While well-known pests like mice, rats, and cockroaches have their own dangers, there are plenty of non-native pests that can be incredibly dangerous to people. Kissing bugs are the latest accidental import to the United States, and they carry a nasty disease or cause uncomfortable allergic reactions in people.
What are Kissing Bugs?
Kissing bugs, also known as reduviid bugs, are found in southern countries like Mexico, Central America, and South America. They’re now found in the southern United States, but they’ve been reported in over half of the states now. These bugs are found indoors and outdoors. If they’re living outside, they’re found in areas like woodpiles, in outdoor dog kennels, under porches, and in cracks and holes in homes/buildings. They come out at night, preferring to hide away during the day. They like to stay close to blood hosts like humans, mammals, birds, and even reptiles, so chicken coops can become infested.
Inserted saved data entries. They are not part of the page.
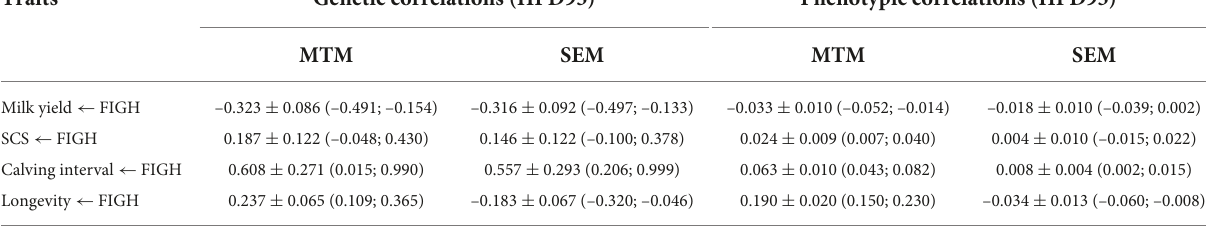
TABLE 4 Posterior means ± posterior standard deviations, and 95% high posterior density regions (HPD95) for genetic and phenotypic correlations between fighting ability and the other traits under multiple trait model and structural equation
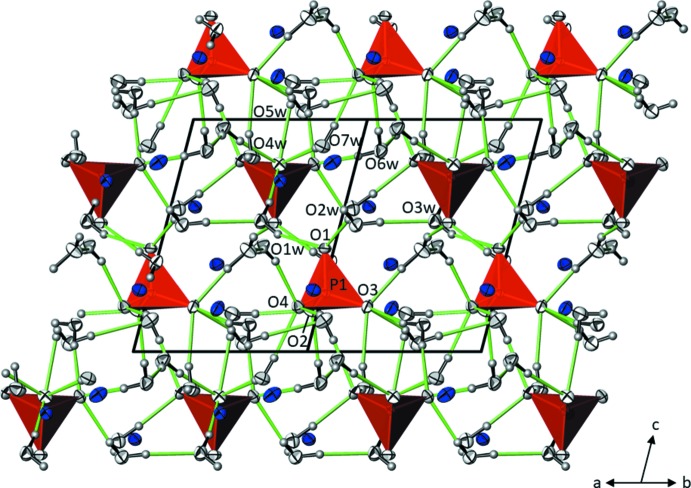
O—D⋯O hydrogen-bonding network (green lines) in the crystal structure of K3PO4·7D2O, viewed along [101]. Displacement ellipsoids are displayed at the 90% probability level.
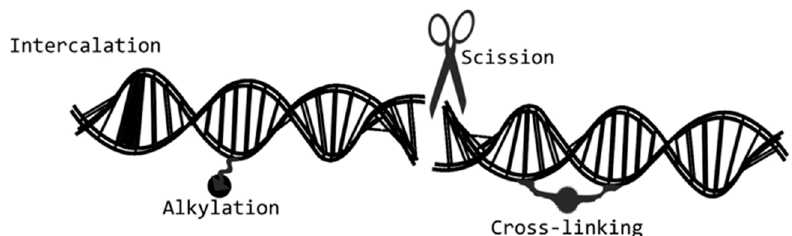
Figure 8. The four main mechanisms of action of DNA-damaging agents: DNA double-strand breakers, DNA alkylators, DNA intercalators, and DNA cross-linkers. DNA-damaging agents. These drugs can act at any phase of tumor cell life cycle.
Well constructed and sealed homes don’t usually see kissing bugs indoors because the bugs prefer to find easily accessible homes.
Why Are They Dangerous?
Kissing bugs are dangerous because they carry a parasite known as Trypanosoma cruzi that causes Chagas disease. This disease attacks the digestive and cardiovascular systems. There are two phases to Chagas disease. The acute phase includes symptoms like fever, rash, sores where the parasite entered the body, vomiting, diarrhea, and swollen eyes. This phase isn’t dangerous to healthy adults, but it is harmful in children or immunocompromised people. In healthy people, the symptoms of the acute phase disappear on their own, and the parasite goes dormant in the body for years.
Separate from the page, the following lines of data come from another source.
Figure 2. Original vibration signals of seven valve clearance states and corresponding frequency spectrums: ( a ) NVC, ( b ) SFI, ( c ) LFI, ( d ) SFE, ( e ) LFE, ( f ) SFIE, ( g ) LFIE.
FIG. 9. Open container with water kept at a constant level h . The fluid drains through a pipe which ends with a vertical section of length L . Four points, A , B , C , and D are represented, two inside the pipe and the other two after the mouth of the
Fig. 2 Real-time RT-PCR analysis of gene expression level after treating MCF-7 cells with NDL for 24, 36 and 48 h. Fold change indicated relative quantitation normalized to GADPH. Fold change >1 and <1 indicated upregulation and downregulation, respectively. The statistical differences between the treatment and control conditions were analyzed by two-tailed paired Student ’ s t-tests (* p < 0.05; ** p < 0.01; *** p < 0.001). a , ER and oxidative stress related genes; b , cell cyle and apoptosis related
The second phase, the chronic phase, is when things get dangerous for the parasite’s host. This is when the heart and digestive systems are targeted and damaged. The parasite causes an enlargement of the heart, intestines, or esophagus. An enlarged heart leads to heart failure or an irregular heartbeat, and these things can then lead to a heart attack.
How is Chagas Disease Transmitted to Humans?
Kissing bugs are given that nickname because they typically feed on blood through the thin skin around a person’s mouth. However, it isn’t the bite that transmits the parasite; it’s the bug’s feces. When a bug bites a person or animal with a T. cruzi infection, the bug becomes positive and the parasite is subsequently spread through the newly infected bug’s droppings. As the bugs feed on people/animals, they leave feces on the skin, which then enter the person through their eyes, mouth, or through the bite.
Is Chagas Disease Treatable?
The parasite is easily treatable during the acute phase, and doctors can run a blood test to see if the patient is positive for the parasite. Patients who test positive need to undergo heart tests to ensure the heart hasn’t been affected. The two drugs that treat the parasite (benznidazole and nifurtimox) kill it, but they must be taken soon after infection in order to be completely effective. The longer the disease is present, the less likely it is the drugs will work. In the United States, the drug isn’t approved by the FDA, so patients have to get it from the Center for Disease Control.
Over 8 million people in Latin America test positive for Chagas disease. While it’s virtually unheard of in the United States, other countries don’t have this luxury. People living in areas with kissing bugs should be able to recognize the bugs and take the proper precautions to prevent an infestation.